### Text extract
Python out of memory on large CSV file (numpy)

Asked 21/1, 2012 at 21:26 Answered 22/1, 2012 at 21:16

I have a 3GB CSV file that I try to read with python, I need the median column wise.

from numpy import * 
def data():
    return genfromtxt('All.csv',delimiter=',')

data = data() # This is where it fails already.

med = zeros(len(data[0]))
data = data.T
for i in xrange(len(data)):
    m = median(data[i])
    med[i] = 1.0/float(m)
print med

The error that I get is this:

Python(1545) malloc: *** mmap(size=16777216) failed (error code=12)

*** error: can't allocate region

*** set a breakpoint in malloc_error_break to debug

Traceback (most recent call last):

  File "Normalize.py", line 40, in <module>

  data = data()

  File "Normalize.py", line 39, in data

  return genfromtxt('All.csv',delimiter=',')

File "/Library/Frameworks/Python.framework/Versions/2.6/lib/python2.6/site-
packages/numpy/lib/npyio.py", line 1495, in genfromtxt

for (i, line) in enumerate(itertools.chain([first_line, ], fhd)):

MemoryError

I think it's just an out of memory error. I am running a 64bit MacOSX with 4GB of ram and both numpy and Python compiled in 64bit mode.

How do I fix this? Should I try a distributed approach, just for the memory management?

Thanks

EDIT: Also tried with this but no luck...

genfromtxt('All.csv',delimiter=',', dtype=float16)

Calle answered 21/1, 2012 at 21:26 Comment(1)

Use pandas.read_csv it's significantly faster. – Flay 31/1, 2014 at 18:40

As other folks have mentioned, for a really large file, you're better off iterating.

However, you do commonly want the entire thing in memory for various reasons.

genfromtxt is much less efficient than loadtxt (though it handles missing data, whereas loadtxt is more "lean and mean", which is why the two functions co-exist).

If your data is very regular (e.g. just simple delimited rows of all the same type), you can also improve on either by using numpy.fromiter.

If you have enough ram, consider using np.loadtxt('yourfile.txt', delimiter=',') (You may also need to specify skiprows if you have a header on the file.)

As a quick comparison, loading ~500MB text file with loadtxt uses ~900MB of ram at peak usage, while loading the same file with genfromtxt uses ~2.5GB.

### Data

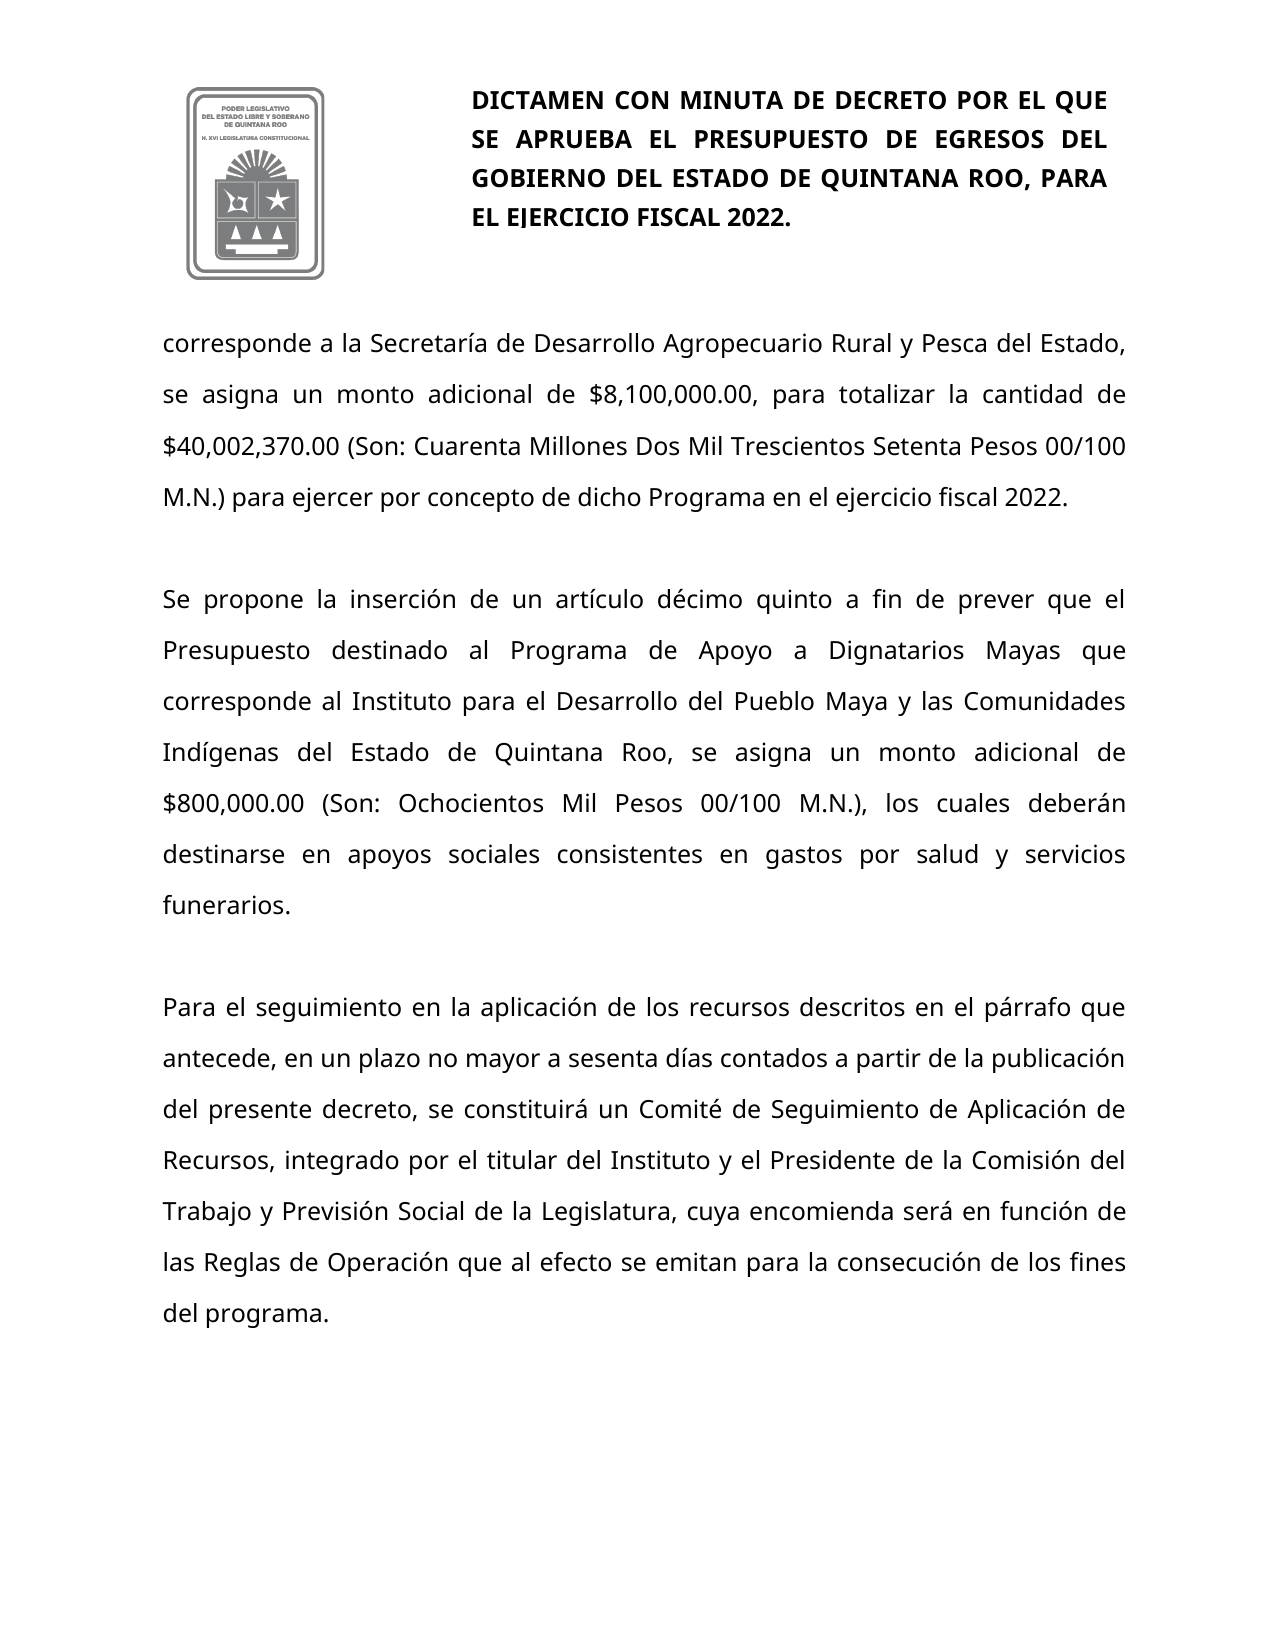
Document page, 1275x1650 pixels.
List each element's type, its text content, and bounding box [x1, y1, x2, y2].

### Problem set
• 1. Answer these about the CSV memory thread:
(a) How much RAM does the asker's machine have?
(b) According to the reply, which function handles missing data?
(c) At peak, about how much RAM does genfromtxt use to load the ~500MB text file in the comparison?
• 2. Carry the CSV memory thread forward from its last sentence.

### Answers in order
• 1.
(a) 4GB
(b) genfromtxt
(c) About 2.5GB

• 2.
Loadtxt Memory and CPU usage of numpy.loadtxt while loading a ~500MB ascii file

Genfromtxt Memory and CPU usage of numpy.genfromtxt while loading a ~500MB ascii file

Alternately, consider something like the following. It will only work for very simple, regular data, but it's quite fast. (loadtxt and genfromtxt do a lot of guessing and error-checking. If your data is very simple and regular, you can improve on them greatly.)

import numpy as np

def generate_text_file(length=1e6, ncols=20):
    data = np.random.random((length, ncols))
    np.savetxt('large_text_file.csv', data, delimiter=',')

def iter_loadtxt(filename, delimiter=',', skiprows=0, dtype=float):
    def iter_func():
        with open(filename, 'r') as infile:
            for _ in range(skiprows):
                next(infile)
            for line in infile:
                line = line.rstrip().split(delimiter)
                for item in line:
                    yield dtype(item)
        iter_loadtxt.rowlength = len(line)

    data = np.fromiter(iter_func(), dtype=dtype)
    data = data.reshape((-1, iter_loadtxt.rowlength))
    return data

#generate_text_file()
data = iter_loadtxt('large_text_file.csv')

Fromiter

Using fromiter to load the same ~500MB data file

Blatant answered 22/1, 2012 at 21:16 Comment(5)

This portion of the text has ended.